Material shown below:
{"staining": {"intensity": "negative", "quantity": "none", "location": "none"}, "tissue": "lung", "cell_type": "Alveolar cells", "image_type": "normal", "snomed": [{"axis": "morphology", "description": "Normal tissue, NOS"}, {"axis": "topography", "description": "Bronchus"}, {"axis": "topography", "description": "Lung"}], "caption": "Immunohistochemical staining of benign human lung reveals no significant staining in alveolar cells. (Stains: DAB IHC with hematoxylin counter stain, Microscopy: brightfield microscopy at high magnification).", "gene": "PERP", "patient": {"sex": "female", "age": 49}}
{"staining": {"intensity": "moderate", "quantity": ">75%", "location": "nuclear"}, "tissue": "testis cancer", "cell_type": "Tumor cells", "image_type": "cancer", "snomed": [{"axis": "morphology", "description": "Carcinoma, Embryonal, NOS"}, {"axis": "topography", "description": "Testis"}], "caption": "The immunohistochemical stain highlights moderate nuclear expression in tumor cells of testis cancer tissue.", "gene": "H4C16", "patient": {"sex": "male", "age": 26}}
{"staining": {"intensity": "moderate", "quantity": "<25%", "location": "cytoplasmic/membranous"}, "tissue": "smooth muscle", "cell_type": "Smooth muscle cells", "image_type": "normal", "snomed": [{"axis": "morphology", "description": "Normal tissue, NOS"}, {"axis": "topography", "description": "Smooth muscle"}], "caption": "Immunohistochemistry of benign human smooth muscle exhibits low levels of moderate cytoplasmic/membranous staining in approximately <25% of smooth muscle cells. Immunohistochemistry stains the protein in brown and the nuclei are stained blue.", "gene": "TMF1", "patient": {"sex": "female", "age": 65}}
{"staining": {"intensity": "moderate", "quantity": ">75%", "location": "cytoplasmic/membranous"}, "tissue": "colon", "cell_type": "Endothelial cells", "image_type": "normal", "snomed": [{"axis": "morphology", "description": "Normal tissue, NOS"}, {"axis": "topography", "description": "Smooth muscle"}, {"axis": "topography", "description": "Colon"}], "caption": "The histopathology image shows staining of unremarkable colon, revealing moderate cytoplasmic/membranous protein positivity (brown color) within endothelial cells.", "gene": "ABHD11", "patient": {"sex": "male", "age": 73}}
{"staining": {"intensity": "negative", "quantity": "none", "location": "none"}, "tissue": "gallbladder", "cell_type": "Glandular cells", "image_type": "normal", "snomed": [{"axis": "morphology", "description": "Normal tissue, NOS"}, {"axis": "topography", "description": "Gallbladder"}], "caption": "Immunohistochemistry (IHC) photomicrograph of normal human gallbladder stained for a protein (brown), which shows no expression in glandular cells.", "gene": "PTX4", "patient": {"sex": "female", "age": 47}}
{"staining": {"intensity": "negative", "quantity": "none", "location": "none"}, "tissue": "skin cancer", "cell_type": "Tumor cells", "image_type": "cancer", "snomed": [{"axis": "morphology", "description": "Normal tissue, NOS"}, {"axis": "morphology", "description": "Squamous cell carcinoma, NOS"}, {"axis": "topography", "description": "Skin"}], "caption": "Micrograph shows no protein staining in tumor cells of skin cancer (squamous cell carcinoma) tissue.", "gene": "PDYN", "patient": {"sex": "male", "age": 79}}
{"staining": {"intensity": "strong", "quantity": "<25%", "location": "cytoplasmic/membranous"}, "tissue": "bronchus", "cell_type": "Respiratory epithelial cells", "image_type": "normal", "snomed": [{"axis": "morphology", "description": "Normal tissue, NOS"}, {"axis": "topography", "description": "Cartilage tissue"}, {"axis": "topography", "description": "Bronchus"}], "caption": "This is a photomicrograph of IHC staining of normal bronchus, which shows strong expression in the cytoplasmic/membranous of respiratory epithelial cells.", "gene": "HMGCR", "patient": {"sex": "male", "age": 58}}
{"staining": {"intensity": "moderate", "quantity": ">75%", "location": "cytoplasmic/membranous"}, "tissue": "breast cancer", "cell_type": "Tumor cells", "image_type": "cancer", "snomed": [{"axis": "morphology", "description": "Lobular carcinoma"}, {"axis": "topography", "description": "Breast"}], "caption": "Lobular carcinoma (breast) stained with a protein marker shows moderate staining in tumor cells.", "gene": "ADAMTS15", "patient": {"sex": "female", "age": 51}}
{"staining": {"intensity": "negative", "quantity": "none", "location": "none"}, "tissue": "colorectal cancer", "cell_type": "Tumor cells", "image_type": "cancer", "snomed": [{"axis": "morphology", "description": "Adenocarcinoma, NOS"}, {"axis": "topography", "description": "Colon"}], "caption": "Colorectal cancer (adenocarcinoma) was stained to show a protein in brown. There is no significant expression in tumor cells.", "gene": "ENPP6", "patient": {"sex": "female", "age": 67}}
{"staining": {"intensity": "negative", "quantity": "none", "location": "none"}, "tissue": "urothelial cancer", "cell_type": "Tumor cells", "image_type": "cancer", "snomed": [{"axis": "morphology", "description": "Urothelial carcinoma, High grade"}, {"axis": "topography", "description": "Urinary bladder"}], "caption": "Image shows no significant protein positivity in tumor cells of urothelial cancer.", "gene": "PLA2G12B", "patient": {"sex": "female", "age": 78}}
End of Material shown.
Please retype all of the data above exactly as written.

{"staining": {"intensity": "negative", "quantity": "none", "location": "none"}, "tissue": "lung", "cell_type": "Alveolar cells", "image_type": "normal", "snomed": [{"axis": "morphology", "description": "Normal tissue, NOS"}, {"axis": "topography", "description": "Bronchus"}, {"axis": "topography", "description": "Lung"}], "caption": "Immunohistochemical staining of benign human lung reveals no significant staining in alveolar cells. (Stains: DAB IHC with hematoxylin counter stain, Microscopy: brightfield microscopy at high magnification).", "gene": "PERP", "patient": {"sex": "female", "age": 49}}
{"staining": {"intensity": "moderate", "quantity": ">75%", "location": "nuclear"}, "tissue": "testis cancer", "cell_type": "Tumor cells", "image_type": "cancer", "snomed": [{"axis": "morphology", "description": "Carcinoma, Embryonal, NOS"}, {"axis": "topography", "description": "Testis"}], "caption": "The immunohistochemical stain highlights moderate nuclear expression in tumor cells of testis cancer tissue.", "gene": "H4C16", "patient": {"sex": "male", "age": 26}}
{"staining": {"intensity": "moderate", "quantity": "<25%", "location": "cytoplasmic/membranous"}, "tissue": "smooth muscle", "cell_type": "Smooth muscle cells", "image_type": "normal", "snomed": [{"axis": "morphology", "description": "Normal tissue, NOS"}, {"axis": "topography", "description": "Smooth muscle"}], "caption": "Immunohistochemistry of benign human smooth muscle exhibits low levels of moderate cytoplasmic/membranous staining in approximately <25% of smooth muscle cells. Immunohistochemistry stains the protein in brown and the nuclei are stained blue.", "gene": "TMF1", "patient": {"sex": "female", "age": 65}}
{"staining": {"intensity": "moderate", "quantity": ">75%", "location": "cytoplasmic/membranous"}, "tissue": "colon", "cell_type": "Endothelial cells", "image_type": "normal", "snomed": [{"axis": "morphology", "description": "Normal tissue, NOS"}, {"axis": "topography", "description": "Smooth muscle"}, {"axis": "topography", "description": "Colon"}], "caption": "The histopathology image shows staining of unremarkable colon, revealing moderate cytoplasmic/membranous protein positivity (brown color) within endothelial cells.", "gene": "ABHD11", "patient": {"sex": "male", "age": 73}}
{"staining": {"intensity": "negative", "quantity": "none", "location": "none"}, "tissue": "gallbladder", "cell_type": "Glandular cells", "image_type": "normal", "snomed": [{"axis": "morphology", "description": "Normal tissue, NOS"}, {"axis": "topography", "description": "Gallbladder"}], "caption": "Immunohistochemistry (IHC) photomicrograph of normal human gallbladder stained for a protein (brown), which shows no expression in glandular cells.", "gene": "PTX4", "patient": {"sex": "female", "age": 47}}
{"staining": {"intensity": "negative", "quantity": "none", "location": "none"}, "tissue": "skin cancer", "cell_type": "Tumor cells", "image_type": "cancer", "snomed": [{"axis": "morphology", "description": "Normal tissue, NOS"}, {"axis": "morphology", "description": "Squamous cell carcinoma, NOS"}, {"axis": "topography", "description": "Skin"}], "caption": "Micrograph shows no protein staining in tumor cells of skin cancer (squamous cell carcinoma) tissue.", "gene": "PDYN", "patient": {"sex": "male", "age": 79}}
{"staining": {"intensity": "strong", "quantity": "<25%", "location": "cytoplasmic/membranous"}, "tissue": "bronchus", "cell_type": "Respiratory epithelial cells", "image_type": "normal", "snomed": [{"axis": "morphology", "description": "Normal tissue, NOS"}, {"axis": "topography", "description": "Cartilage tissue"}, {"axis": "topography", "description": "Bronchus"}], "caption": "This is a photomicrograph of IHC staining of normal bronchus, which shows strong expression in the cytoplasmic/membranous of respiratory epithelial cells.", "gene": "HMGCR", "patient": {"sex": "male", "age": 58}}
{"staining": {"intensity": "moderate", "quantity": ">75%", "location": "cytoplasmic/membranous"}, "tissue": "breast cancer", "cell_type": "Tumor cells", "image_type": "cancer", "snomed": [{"axis": "morphology", "description": "Lobular carcinoma"}, {"axis": "topography", "description": "Breast"}], "caption": "Lobular carcinoma (breast) stained with a protein marker shows moderate staining in tumor cells.", "gene": "ADAMTS15", "patient": {"sex": "female", "age": 51}}
{"staining": {"intensity": "negative", "quantity": "none", "location": "none"}, "tissue": "colorectal cancer", "cell_type": "Tumor cells", "image_type": "cancer", "snomed": [{"axis": "morphology", "description": "Adenocarcinoma, NOS"}, {"axis": "topography", "description": "Colon"}], "caption": "Colorectal cancer (adenocarcinoma) was stained to show a protein in brown. There is no significant expression in tumor cells.", "gene": "ENPP6", "patient": {"sex": "female", "age": 67}}
{"staining": {"intensity": "negative", "quantity": "none", "location": "none"}, "tissue": "urothelial cancer", "cell_type": "Tumor cells", "image_type": "cancer", "snomed": [{"axis": "morphology", "description": "Urothelial carcinoma, High grade"}, {"axis": "topography", "description": "Urinary bladder"}], "caption": "Image shows no significant protein positivity in tumor cells of urothelial cancer.", "gene": "PLA2G12B", "patient": {"sex": "female", "age": 78}}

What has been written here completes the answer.